Jeff Kaliss on September 30, 2019
Melody Moore | Credit: Jiyang Chen

The soprano and the five composers gathered on An American Song Album are indeed all Americans, but the songs are sourced from across borders of time and place, and the variety is part of the delight of the collection. Melody Moore’s career in opera, as Jake Heggie, one of the composers, attests in the liner notes, has developed her as “a great singing actor.”

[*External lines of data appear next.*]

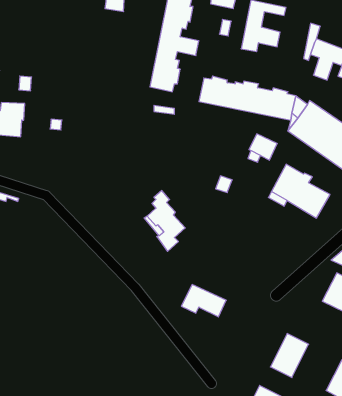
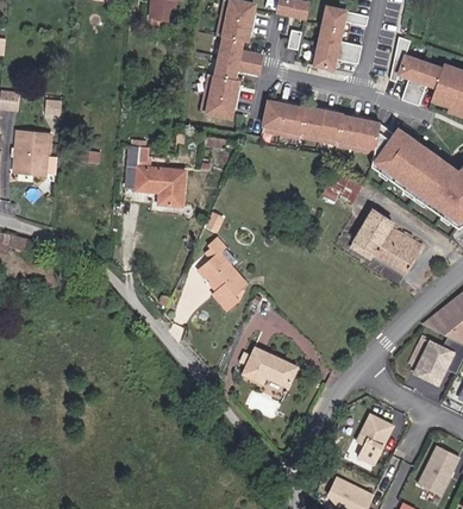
building: none -> [125,149,188,209]

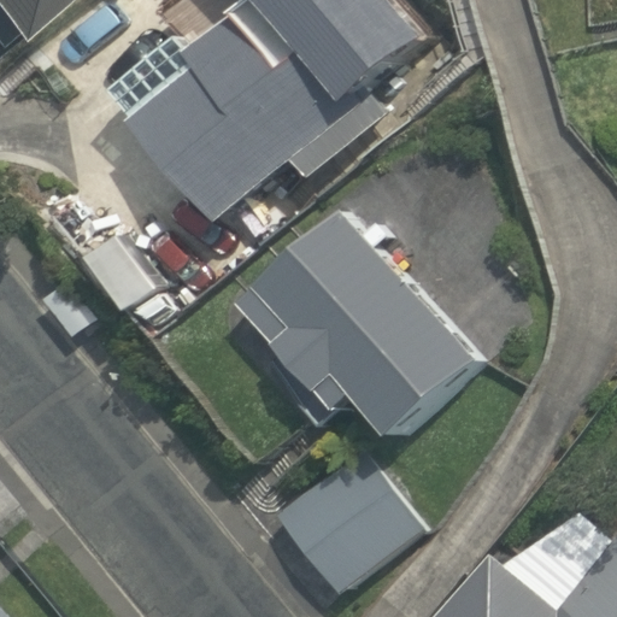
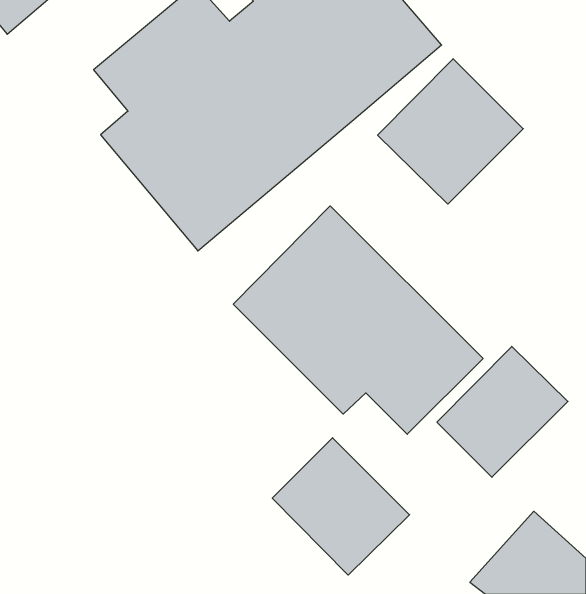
building: none -> [378,59,523,204]
building: none -> [437,346,568,477]

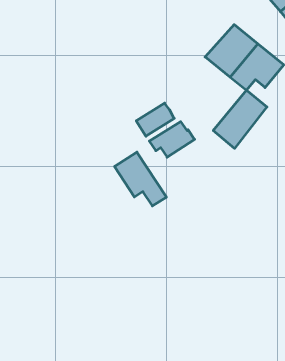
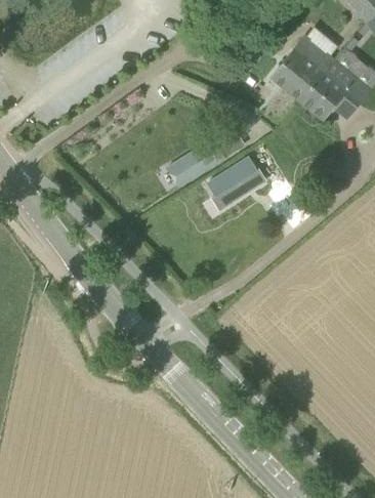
building: [213,90,267,148] -> none
building: [115,152,166,206] -> none

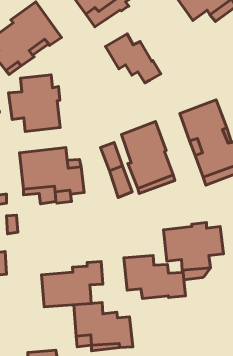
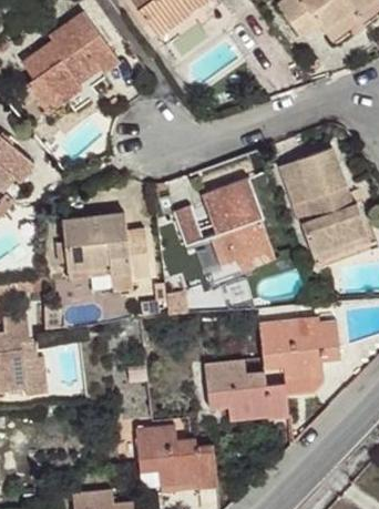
building: [105,34,161,83] -> none
building: [8,75,60,132] -> none
building: [42,261,103,307] -> none

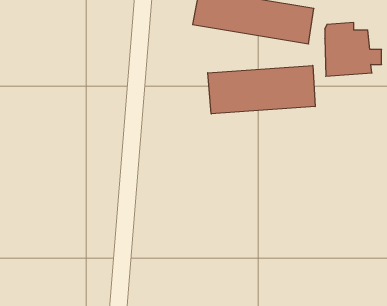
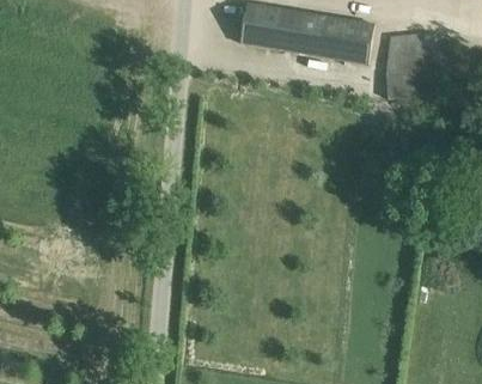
building: [208,65,315,114] -> none

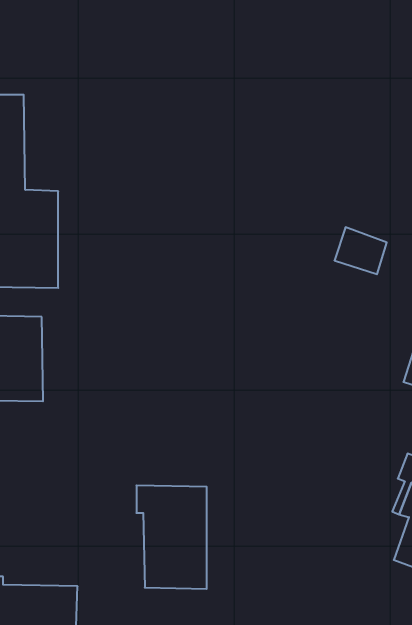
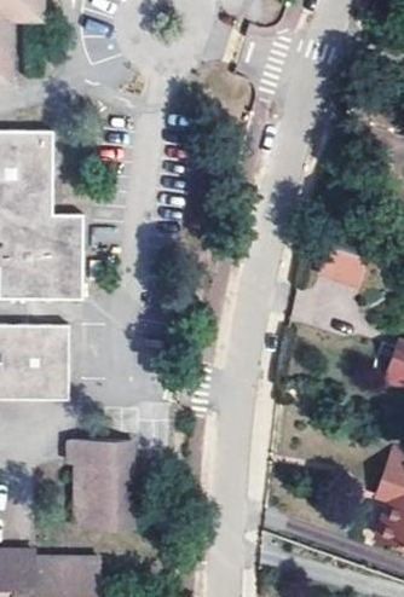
building: [136,485,207,589] -> [69,440,131,531]

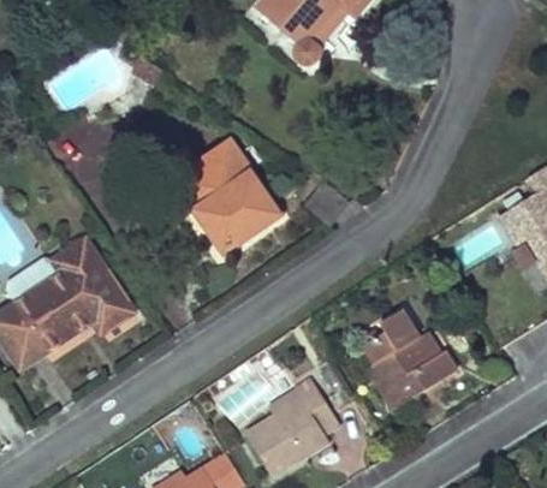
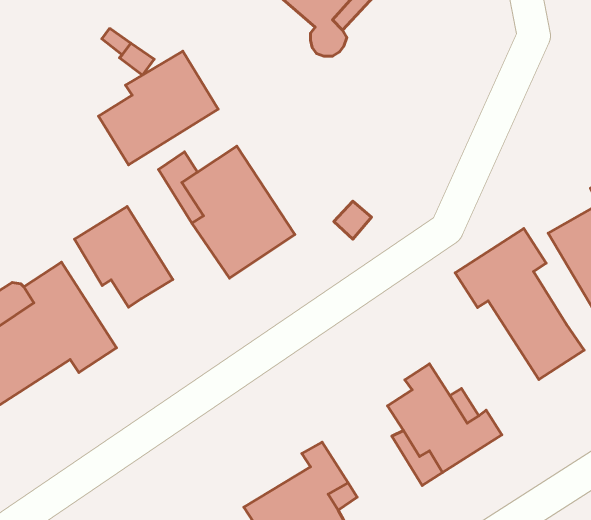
building: none -> [98,51,218,165]
building: none -> [74,207,173,307]
building: none -> [455,228,584,379]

This gift is audible from the outset in her approach to Samuel Barber’s 10 Hermit Songs (1953), in which poems left by Irish monks between the 8th and 13th centuries and translated into English depict an unexpected panoply of moods and circumstances, rendered totally accessible by the singer. Moore’s evocative breadth is matched by the dynamic tastefulness of Bradley Moore (no relation), her accompanist on piano. Heggie himself supplies two sets to the album, the first, These Strangers, delivering texts of social and psychic significance by Emily Dickinson, Frederick Douglass, Martin Niemöller, and Walt Whitman. Both composer and singer make these sentiments ring out. Heggie then returns to Dickinson, one of his muses of choice, for a pair of poems under the title How Well I Knew the Light, in which the composer’s trademark support for the concertizing voice is reaffirmed charmingly by Moore.

Another extended exercise in dramatic nuance is offered by Carlisle Floyd’s setting of poems by Chilean Nobel laureate Lucila Godoy y Alcayaga, aka Gabriela Mistral. The five songs are all about marriage and motherhood, with the Moores — singer and pianist — moving us through the associated desire, pain, ecstasy, and affection, with Floyd displaying the same sort of understanding of the female condition that enhanced his best-known opera, Susannah.

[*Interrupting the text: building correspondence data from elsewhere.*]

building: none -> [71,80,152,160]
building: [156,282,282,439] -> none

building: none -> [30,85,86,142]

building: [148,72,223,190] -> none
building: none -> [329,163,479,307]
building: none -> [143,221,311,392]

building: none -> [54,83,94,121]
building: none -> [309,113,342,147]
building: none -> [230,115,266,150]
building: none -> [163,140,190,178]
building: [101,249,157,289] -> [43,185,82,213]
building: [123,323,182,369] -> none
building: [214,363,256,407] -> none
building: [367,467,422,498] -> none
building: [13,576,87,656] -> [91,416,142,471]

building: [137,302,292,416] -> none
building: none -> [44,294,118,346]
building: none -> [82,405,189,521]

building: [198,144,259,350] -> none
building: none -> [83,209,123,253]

Aaron Copland, in his Four Early Songs, is not as Coplandesque as he’d become decades later, still under what sound like the various influences of Henri Duparc and/or Richard Strauss, the impressionists, Persian modes, and even lieder. Moore finds the youthful sentiment underlying all this eclectic experimentation.

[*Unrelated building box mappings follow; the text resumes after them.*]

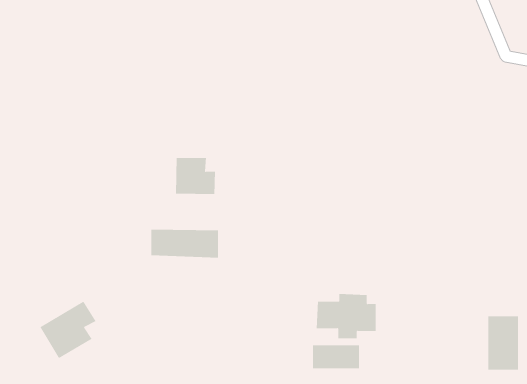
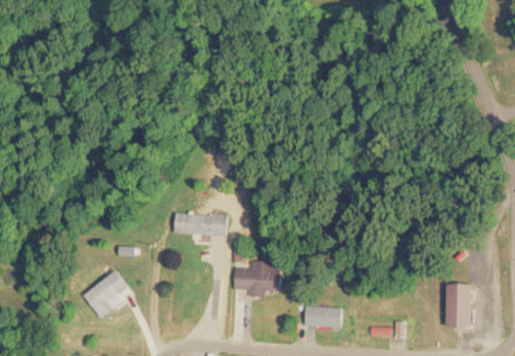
building: [176,157,216,195] -> none
building: [316,294,376,339] -> [231,261,280,298]

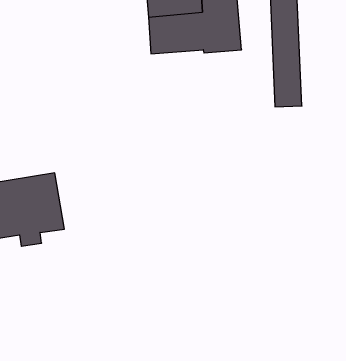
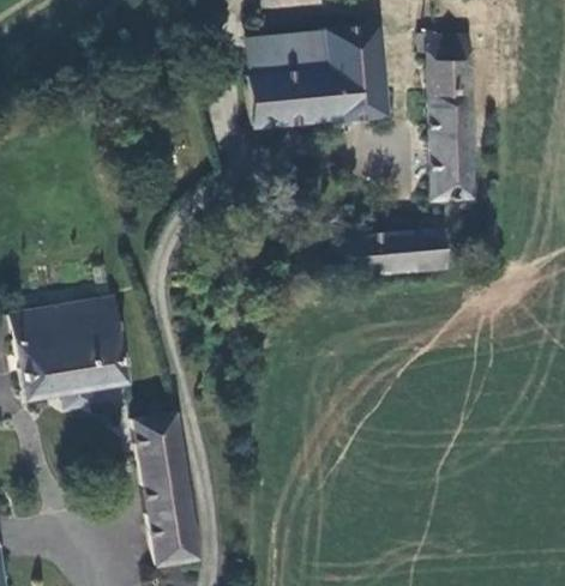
building: none -> [349,231,446,274]
building: none -> [132,417,197,570]

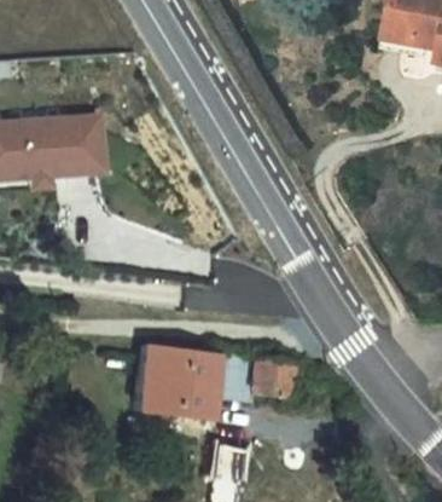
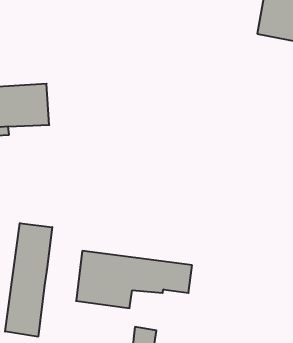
building: none -> [5,223,52,337]

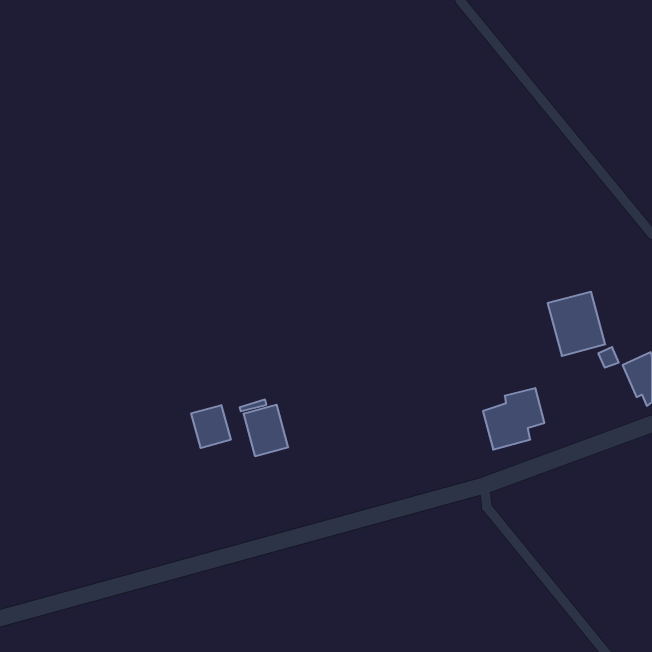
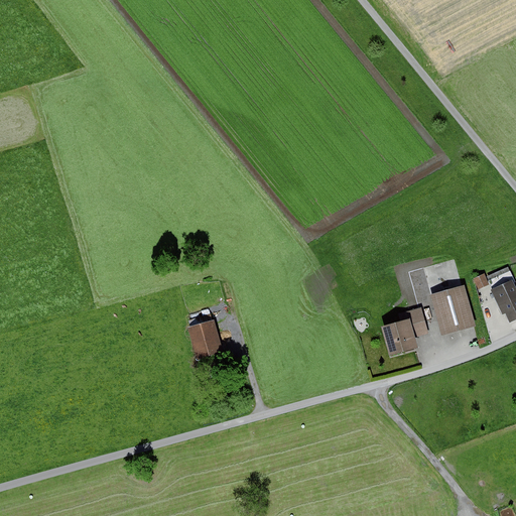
building: [548,292,605,356] -> [429,284,475,335]
building: [191,405,231,448] -> none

Not surprisingly for the Pentatone label, Gordon Getty is represented on the song list. The composer, a major donor to SFCV, was in fact present for part of the recording, at the acoustically praised Mechanics Hall in Worcester, Massachusetts, and it proved an opportunity for listeners to get an excerpt from his yet-to-debut opera, Goodbye, Mr. Chips. It’s “Kathy’s Aria,” otherwise titled by its opening line, “Chips, darling, it’s started.” With the text adapted by Getty from the novella by English writer James Hilton, both music and singer credibly inhabit the luminous, good-hearted persona of the titular schoolteacher’s beloved wife.

There’s yet another attractive variety showcase in Getty’s setting of Three Welsh Songs. Moore virtually warbles in resonance with the avian spirit of “Welcome Robin,” then turns ticklish in the doggerel of “Kind Old Man,” enhancing the humor and flexing her vocal range by, at one point, singing an octave below the written melody. Moore’s lyric soprano is enchantingly experienced on the familiar “All Through the Night,” to which Getty brings a fresh arrangement and some of his own words, and on which Moore works a different interpretation in each of the three verses.

In the closing pair of Getty settings, Moore draws on early personal exposure to church music for an understated but elegant reading of the spiritual “Deep River,” and then renders his questing, loving, and rather surprising send-up of “Danny Boy.” The listener is left with a rare takeaway of a personal encounter with a genuine and credible performer.